When I go home in the evenings, I want to practice and learn more, I involve my friends. I even bought myself a mannequin head to practice when I get some downtime.


What is it like working in the NT’s workshops?

The atmosphere in the workshops is great, really fun. And I pick up so much from so many different people; everyone can offer a different way of doing things. For example, when I was going to learn to weave weft for the first time, I learnt to do it one way and then someone said ‘Have you tried doing it like this?’ I’m learning from people who have more recently come into the industry and people who have been in the industry for years; it’s great to have all this input into what I’m doing and to learn to work differently with different people.

What has been your biggest challenge so far?

I think my biggest challenge was actually doing the technical rehearsals for Common, because I really didn’t know what a ‘tech’ was until that point – but I was learning, in the moment, and it was a lot of fun. When you’re backstage on a show, you’re backstage for the whole show; it’s a really good vibe. When I’m scheduled on a show, sometimes I’ll be in for ten hours during the day, eleven hours. You come in, set your wigs, your prosthetics, whatever you need to do for the show in the evening and then do the show itself.

What do you think apprenticeships give to the National Theatre?
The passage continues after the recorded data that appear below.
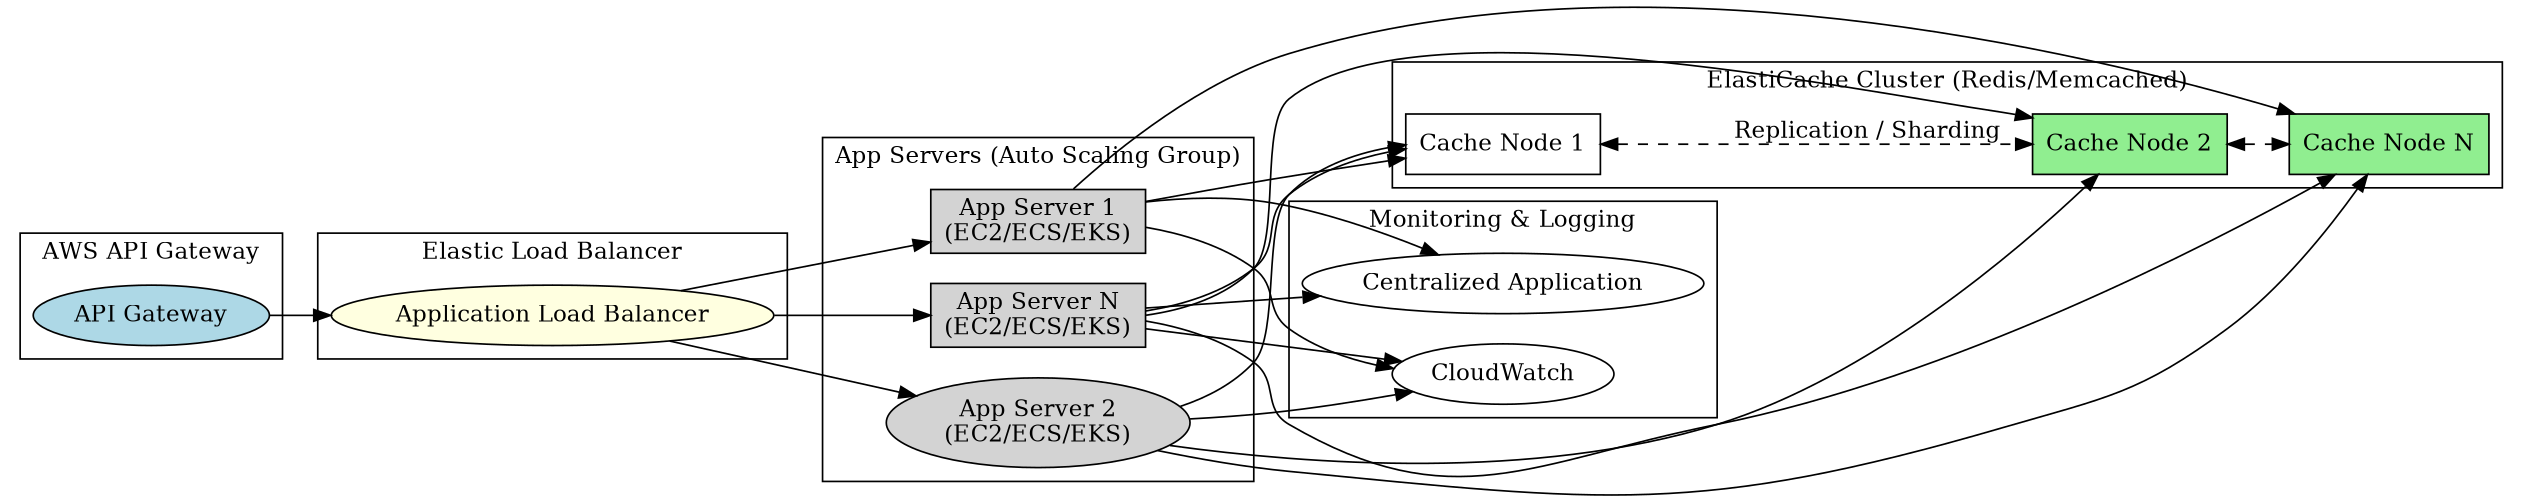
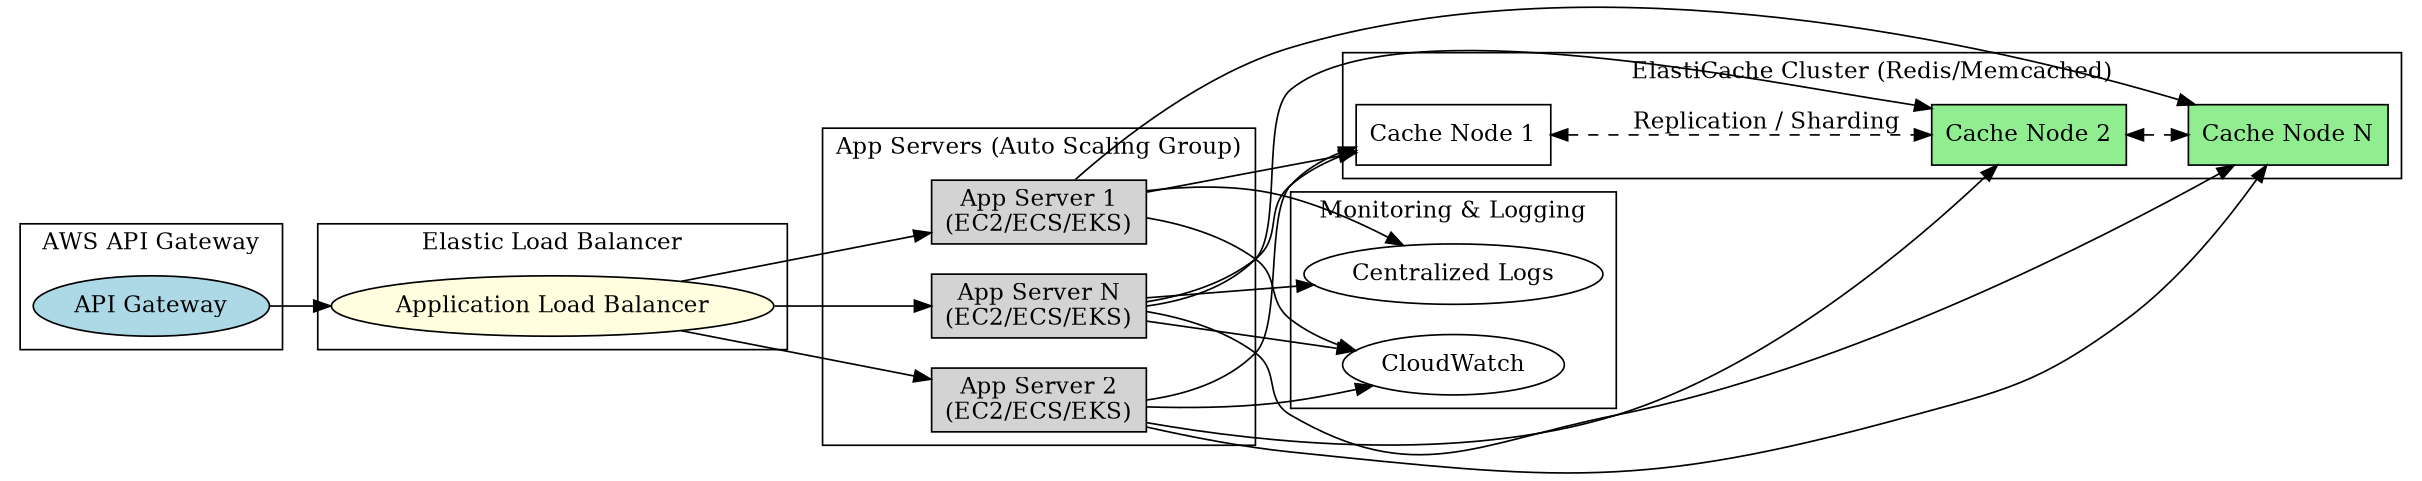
  digraph {
    rankdir=LR
    node [fillcolor=lightgray shape=box style=filled]
    n1 [fillcolor=lightyellow label="Application Load Balancer" shape=ellipse]
    n2 [fillcolor=lightblue label="API Gateway" shape=ellipse]
    n3 [label="App Server 1\n(EC2/ECS/EKS)"]
-   n4 [label="App Server 2\n(EC2/ECS/EKS)" shape=ellipse]
+   n4 [label="App Server 2\n(EC2/ECS/EKS)"]
    n5 [label="App Server N\n(EC2/ECS/EKS)"]
    n6 [fillcolor=white label="Cache Node 1"]
    n7 [fillcolor=lightgreen label="Cache Node 2"]
    n8 [fillcolor=lightgreen label="Cache Node N"]
    n9 [fillcolor=white label=CloudWatch shape=ellipse]
-   n10 [fillcolor=white label="Centralized Application" shape=ellipse]
+   n10 [fillcolor=white label="Centralized Logs" shape=ellipse]
    subgraph cluster_1 {
      label="Elastic Load Balancer"
      n1
    }
    subgraph cluster_2 {
      label="AWS API Gateway"
      n2
    }
    subgraph cluster_3 {
      label="App Servers (Auto Scaling Group)"
      n3
      n4
      n5
    }
    subgraph cluster_4 {
      label="ElastiCache Cluster (Redis/Memcached)"
      n6
      n7
      n8
    }
    subgraph cluster_5 {
      label="Monitoring & Logging"
      n9
      n10
    }
    n1 -> n3
    n1 -> n4
    n1 -> n5
    n2 -> n1
    n3 -> n6
    n3 -> n8
    n3 -> n9
    n3 -> n10
    n4 -> n6
    n4 -> n7
    n4 -> n8
    n4 -> n9
    n5 -> n6
    n5 -> n7
    n5 -> n8
    n5 -> n9
    n5 -> n10
    n6 -> n7 [dir=both label="Replication / Sharding" style=dashed]
    n7 -> n8 [dir=both style=dashed]
  }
I think apprenticeships give the National a chance to interact with the younger generation. Before I did the apprenticeship, I didn’t go to the theatre, it wasn’t on my radar, it wasn’t part of what I was doing. But now that I’m in it, I’m watching more theatre and I’m getting my friends along to watch it and they’re more interested in what I'm doing. I’ve got a couple of friends who have gone for apprenticeships in other departments here off the back of what I’ve been doing.

Having apprenticeships in the workshops is really beneficial because I see people go back over what they haven’t looked at for years and they learn again. I bring in things that they learn, we bounce off each other.
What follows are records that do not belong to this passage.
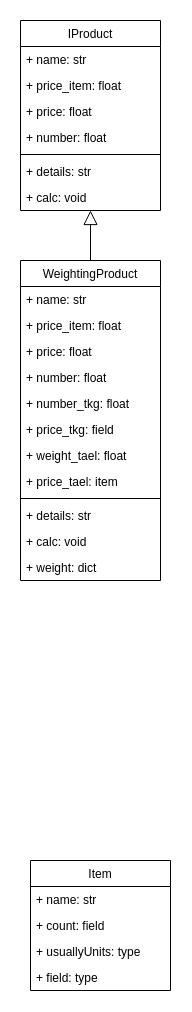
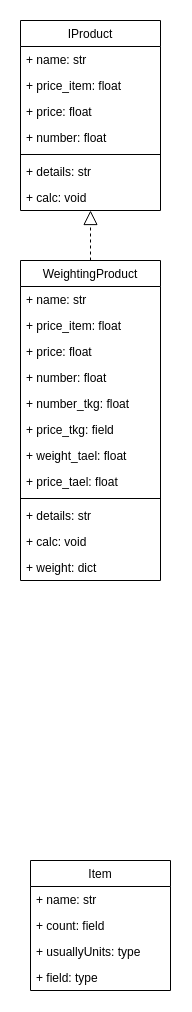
  <mxCell id="0" />
  <mxCell id="1" parent="0" />
  <mxCell id="2" value="IProduct" style="swimlane;fontStyle=0;childLayout=stackLayout;horizontal=1;startSize=26;fillColor=none;horizontalStack=0;resizeParent=1;resizeParentMax=0;resizeLast=0;collapsible=1;marginBottom=0;" parent="1" vertex="1"><mxGeometry x="20" y="20" width="140" height="190" as="geometry" /></mxCell>
  <mxCell id="3" value="+ name: str" style="text;strokeColor=none;fillColor=none;align=left;verticalAlign=top;spacingLeft=4;spacingRight=4;overflow=hidden;rotatable=0;points=[[0,0.5],[1,0.5]];portConstraint=eastwest;" parent="2" vertex="1"><mxGeometry y="26" width="140" height="26" as="geometry" /></mxCell>
  <mxCell id="4" value="+ price_item: float" style="text;strokeColor=none;fillColor=none;align=left;verticalAlign=top;spacingLeft=4;spacingRight=4;overflow=hidden;rotatable=0;points=[[0,0.5],[1,0.5]];portConstraint=eastwest;" parent="2" vertex="1"><mxGeometry y="52" width="140" height="26" as="geometry" /></mxCell>
  <mxCell id="5" value="+ price: float" style="text;strokeColor=none;fillColor=none;align=left;verticalAlign=top;spacingLeft=4;spacingRight=4;overflow=hidden;rotatable=0;points=[[0,0.5],[1,0.5]];portConstraint=eastwest;" parent="2" vertex="1"><mxGeometry y="78" width="140" height="26" as="geometry" /></mxCell>
  <mxCell id="6" value="+ number: float" style="text;strokeColor=none;fillColor=none;align=left;verticalAlign=top;spacingLeft=4;spacingRight=4;overflow=hidden;rotatable=0;points=[[0,0.5],[1,0.5]];portConstraint=eastwest;" parent="2" vertex="1"><mxGeometry y="104" width="140" height="26" as="geometry" /></mxCell>
  <mxCell id="7" value="" style="line;strokeWidth=1;fillColor=none;align=left;verticalAlign=middle;spacingTop=-1;spacingLeft=3;spacingRight=3;rotatable=0;labelPosition=right;points=[];portConstraint=eastwest;" parent="2" vertex="1"><mxGeometry y="130" width="140" height="8" as="geometry" /></mxCell>
  <mxCell id="8" value="+ details: str" style="text;strokeColor=none;fillColor=none;align=left;verticalAlign=top;spacingLeft=4;spacingRight=4;overflow=hidden;rotatable=0;points=[[0,0.5],[1,0.5]];portConstraint=eastwest;" parent="2" vertex="1"><mxGeometry y="138" width="140" height="26" as="geometry" /></mxCell>
  <mxCell id="9" value="+ calc: void" style="text;strokeColor=none;fillColor=none;align=left;verticalAlign=top;spacingLeft=4;spacingRight=4;overflow=hidden;rotatable=0;points=[[0,0.5],[1,0.5]];portConstraint=eastwest;" parent="2" vertex="1"><mxGeometry y="164" width="140" height="26" as="geometry" /></mxCell>
- <mxCell id="10" value="" style="endArrow=block;dashed=0;endFill=0;endSize=12;html=1;rounded=0;" parent="1" source="11" target="2" edge="1"><mxGeometry width="160" relative="1" as="geometry"><mxPoint x="90" y="280" as="sourcePoint" /><mxPoint x="180" y="340" as="targetPoint" /></mxGeometry></mxCell>
+ <mxCell id="10" value="" style="endArrow=block;dashed=1;endFill=0;endSize=12;html=1;rounded=0;" parent="1" source="11" target="2" edge="1"><mxGeometry width="160" relative="1" as="geometry"><mxPoint x="90" y="280" as="sourcePoint" /><mxPoint x="180" y="340" as="targetPoint" /></mxGeometry></mxCell>
  <mxCell id="11" value="WeightingProduct" style="swimlane;fontStyle=0;childLayout=stackLayout;horizontal=1;startSize=26;fillColor=none;horizontalStack=0;resizeParent=1;resizeParentMax=0;resizeLast=0;collapsible=1;marginBottom=0;" parent="1" vertex="1"><mxGeometry x="20" y="260" width="140" height="320" as="geometry" /></mxCell>
  <mxCell id="12" value="+ name: str" style="text;strokeColor=none;fillColor=none;align=left;verticalAlign=top;spacingLeft=4;spacingRight=4;overflow=hidden;rotatable=0;points=[[0,0.5],[1,0.5]];portConstraint=eastwest;" parent="11" vertex="1"><mxGeometry y="26" width="140" height="26" as="geometry" /></mxCell>
  <mxCell id="13" value="+ price_item: float" style="text;strokeColor=none;fillColor=none;align=left;verticalAlign=top;spacingLeft=4;spacingRight=4;overflow=hidden;rotatable=0;points=[[0,0.5],[1,0.5]];portConstraint=eastwest;" parent="11" vertex="1"><mxGeometry y="52" width="140" height="26" as="geometry" /></mxCell>
  <mxCell id="14" value="+ price: float" style="text;strokeColor=none;fillColor=none;align=left;verticalAlign=top;spacingLeft=4;spacingRight=4;overflow=hidden;rotatable=0;points=[[0,0.5],[1,0.5]];portConstraint=eastwest;" parent="11" vertex="1"><mxGeometry y="78" width="140" height="26" as="geometry" /></mxCell>
  <mxCell id="15" value="+ number: float" style="text;strokeColor=none;fillColor=none;align=left;verticalAlign=top;spacingLeft=4;spacingRight=4;overflow=hidden;rotatable=0;points=[[0,0.5],[1,0.5]];portConstraint=eastwest;" parent="11" vertex="1"><mxGeometry y="104" width="140" height="26" as="geometry" /></mxCell>
  <mxCell id="16" value="+ number_tkg: float" style="text;strokeColor=none;fillColor=none;align=left;verticalAlign=top;spacingLeft=4;spacingRight=4;overflow=hidden;rotatable=0;points=[[0,0.5],[1,0.5]];portConstraint=eastwest;" parent="11" vertex="1"><mxGeometry y="130" width="140" height="26" as="geometry" /></mxCell>
  <mxCell id="17" value="+ price_tkg: field" style="text;strokeColor=none;fillColor=none;align=left;verticalAlign=top;spacingLeft=4;spacingRight=4;overflow=hidden;rotatable=0;points=[[0,0.5],[1,0.5]];portConstraint=eastwest;" parent="11" vertex="1"><mxGeometry y="156" width="140" height="26" as="geometry" /></mxCell>
  <mxCell id="18" value="+ weight_tael: float" style="text;strokeColor=none;fillColor=none;align=left;verticalAlign=top;spacingLeft=4;spacingRight=4;overflow=hidden;rotatable=0;points=[[0,0.5],[1,0.5]];portConstraint=eastwest;" parent="11" vertex="1"><mxGeometry y="182" width="140" height="26" as="geometry" /></mxCell>
- <mxCell id="19" value="+ price_tael: item" style="text;strokeColor=none;fillColor=none;align=left;verticalAlign=top;spacingLeft=4;spacingRight=4;overflow=hidden;rotatable=0;points=[[0,0.5],[1,0.5]];portConstraint=eastwest;" parent="11" vertex="1"><mxGeometry y="208" width="140" height="26" as="geometry" /></mxCell>
+ <mxCell id="19" value="+ price_tael: float" style="text;strokeColor=none;fillColor=none;align=left;verticalAlign=top;spacingLeft=4;spacingRight=4;overflow=hidden;rotatable=0;points=[[0,0.5],[1,0.5]];portConstraint=eastwest;" parent="11" vertex="1"><mxGeometry y="208" width="140" height="26" as="geometry" /></mxCell>
  <mxCell id="20" value="" style="line;strokeWidth=1;fillColor=none;align=left;verticalAlign=middle;spacingTop=-1;spacingLeft=3;spacingRight=3;rotatable=0;labelPosition=right;points=[];portConstraint=eastwest;" parent="11" vertex="1"><mxGeometry y="234" width="140" height="8" as="geometry" /></mxCell>
  <mxCell id="21" value="+ details: str" style="text;strokeColor=none;fillColor=none;align=left;verticalAlign=top;spacingLeft=4;spacingRight=4;overflow=hidden;rotatable=0;points=[[0,0.5],[1,0.5]];portConstraint=eastwest;" parent="11" vertex="1"><mxGeometry y="242" width="140" height="26" as="geometry" /></mxCell>
  <mxCell id="22" value="+ calc: void" style="text;strokeColor=none;fillColor=none;align=left;verticalAlign=top;spacingLeft=4;spacingRight=4;overflow=hidden;rotatable=0;points=[[0,0.5],[1,0.5]];portConstraint=eastwest;" parent="11" vertex="1"><mxGeometry y="268" width="140" height="26" as="geometry" /></mxCell>
  <mxCell id="23" value="+ weight: dict" style="text;strokeColor=none;fillColor=none;align=left;verticalAlign=top;spacingLeft=4;spacingRight=4;overflow=hidden;rotatable=0;points=[[0,0.5],[1,0.5]];portConstraint=eastwest;" parent="11" vertex="1"><mxGeometry y="294" width="140" height="26" as="geometry" /></mxCell>
  <mxCell id="24" value="Item" style="swimlane;fontStyle=0;childLayout=stackLayout;horizontal=1;startSize=26;fillColor=none;horizontalStack=0;resizeParent=1;resizeParentMax=0;resizeLast=0;collapsible=1;marginBottom=0;" vertex="1" parent="1"><mxGeometry x="30" y="860" width="140" height="130" as="geometry" /></mxCell>
  <mxCell id="25" value="+ name: str" style="text;strokeColor=none;fillColor=none;align=left;verticalAlign=top;spacingLeft=4;spacingRight=4;overflow=hidden;rotatable=0;points=[[0,0.5],[1,0.5]];portConstraint=eastwest;" vertex="1" parent="24"><mxGeometry y="26" width="140" height="26" as="geometry" /></mxCell>
  <mxCell id="26" value="+ count: field" style="text;strokeColor=none;fillColor=none;align=left;verticalAlign=top;spacingLeft=4;spacingRight=4;overflow=hidden;rotatable=0;points=[[0,0.5],[1,0.5]];portConstraint=eastwest;" vertex="1" parent="24"><mxGeometry y="52" width="140" height="26" as="geometry" /></mxCell>
  <mxCell id="27" value="+ usuallyUnits: type" style="text;strokeColor=none;fillColor=none;align=left;verticalAlign=top;spacingLeft=4;spacingRight=4;overflow=hidden;rotatable=0;points=[[0,0.5],[1,0.5]];portConstraint=eastwest;" vertex="1" parent="24"><mxGeometry y="78" width="140" height="26" as="geometry" /></mxCell>
  <mxCell id="28" value="+ field: type" style="text;strokeColor=none;fillColor=none;align=left;verticalAlign=top;spacingLeft=4;spacingRight=4;overflow=hidden;rotatable=0;points=[[0,0.5],[1,0.5]];portConstraint=eastwest;" vertex="1" parent="24"><mxGeometry y="104" width="140" height="26" as="geometry" /></mxCell>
How do you think your career will progress once you have finished your apprenticeship? What would you like your next step to be?
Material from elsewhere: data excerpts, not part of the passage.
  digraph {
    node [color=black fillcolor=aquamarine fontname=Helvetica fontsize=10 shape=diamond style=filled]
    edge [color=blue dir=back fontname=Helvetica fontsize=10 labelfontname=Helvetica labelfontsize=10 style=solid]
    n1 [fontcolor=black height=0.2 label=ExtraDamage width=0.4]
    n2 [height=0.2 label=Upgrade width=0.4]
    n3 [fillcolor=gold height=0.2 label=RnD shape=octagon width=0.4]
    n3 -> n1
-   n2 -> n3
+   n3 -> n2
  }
I would like to stay here, I enjoy it here. If I couldn’t stay then I’d like to do a bit of West End, see how that happens, because obviously they don’t have the hours that we do, but then they don’t have the workshop and making environment, they go in in the evening to do the same thing each night in running the show. I’d also like to do some film and tv because obviously they’re dealing in a lot more precise and intricate detail, so I’d like to see how that works.

I’d like to tread about a bit and see what’s out there for me and where I fit in most.

What advice would you give to the next set of apprentices to start working here?

I would say to the next set of apprentices, get as much out of it as you can. Don’t be afraid to ask for help, don’t be afraid to do anything, don’t be scared to say, ‘I want to try that’, don’t hold back – you’re here to learn and people are here to educate you. Take the chances – you’ve been given this great opportunity. In my case, I was lucky enough that the programme was here and to be the one chosen out of all those applicants, and I'm not going to waste that.

Apprenticeships are one of many National Theatre projects that support and inspire the next generation of theatre makers.